__Yang Perlu Dikerjakan__
Lanjutkan tulisan blog tentang memburu rumah idaman, dimulai tepat setelah kalimat terakhir yang ditampilkan.

__Kutipan__
BLOG Swastika Nohara

Life is the coffee, while jobs, money and position in society are the cups. They are just tools to hold and contain life, and do not change the quality of life.

Memburu Rumah Idaman

36 Komentar

Banyak orang bilang, mencari rumah itu jodoh-jodohan. Menurut saya sih, lebih susah cari rumah dari pada cari jodoh! Jodoh datang sendiri, malah bisa milih dari beberapa options yang menghampiri. Tapi untuk menemukan rumah idaman, harus riset, survey dan rajin cek lokasi yang prosesnya panjang dan melelahkan. Jadi lebih mudah cari jodoh kan? Hehehe… Seriously, memburu rumah idaman itu nggak gampang. Ini yang saya rasakan saat beberapa waktu lalu mau pindah rumah.

__Segmen Data__
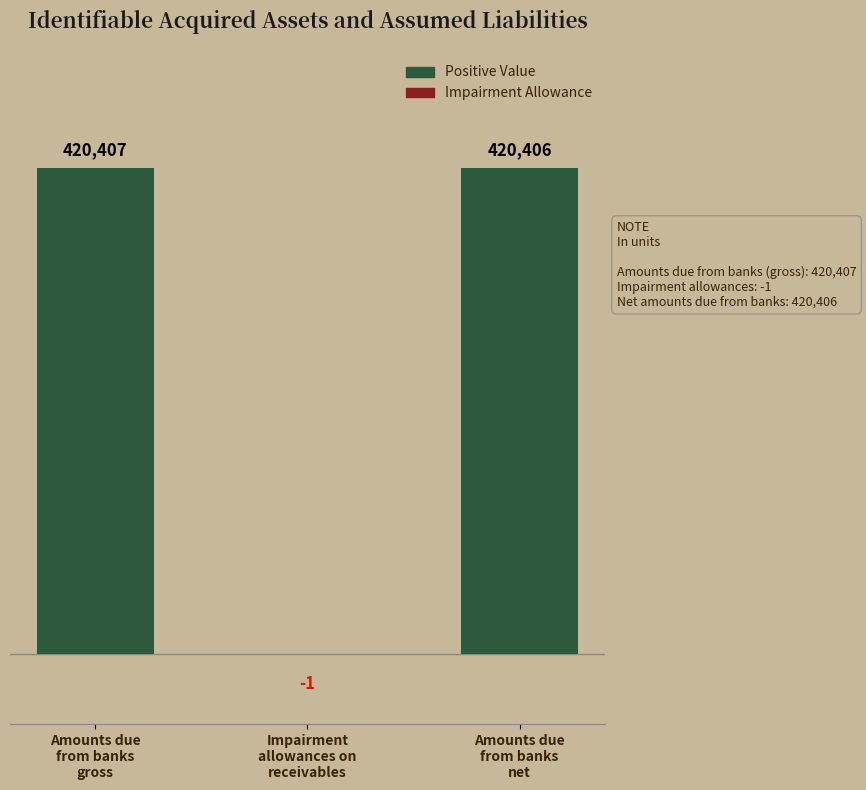

How many data points are above 420406?

1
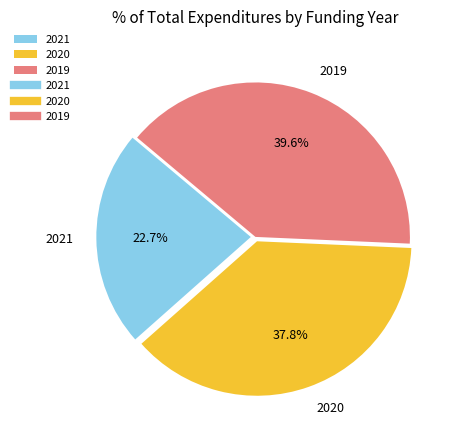

Is there any slice that represents more than half of the pie?

No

__Jawaban Tugas Ini__
Bermula dari ketidakpuasan saya saat tinggal di rumah lama, di sebuah perkampungan di Pondok Labu, Jakarta Selatan. Rumah lama saya termasuk ‘perkampungan’ di tengah kota. Lokasinya di sebuah gang buntu di Cilandak, Jaksel. Rumah lama saya sebenarnya menyenangkan, dua lantai, bangunannya kokoh dan terasa nyaman karena ada taman kecil di depan dengan pohon mangga dan air mancur kecil. Kekurangannya jalan di depan rumah hanya muat satu mobil, repot kalau ada teman atau saudara yang datang nggak bisa parkir mobil. Udah gitu, keturunan pemilik tanah yang lama masih tinggal di mulut gang, dan dia orangnya nyentrik. Kita panggil dia si Engkong. Bayangkan, ujung gang itu ada portalnya, digembok oleh Engkong tiap jam 12 malam hingga jam 5 pagi, tiap keluarga memegang kunci tersendiri. Terus tanpa pemberitahuan, Engkong pernah mengganti gembok portal tersebut! Lha, beberapa penghuni yang pulang malam ya nggak bisa masuk dong! Tetangga sebelah dan suami saya termasuk yang ngomel karena nggak bisa masuk gang rumah sendiri. Akhrinya suami saya terpaksa putar balik dan memarkir mobilnya di Citos, mal dekat rumah, lalu pulang naik ojek. Repot kan?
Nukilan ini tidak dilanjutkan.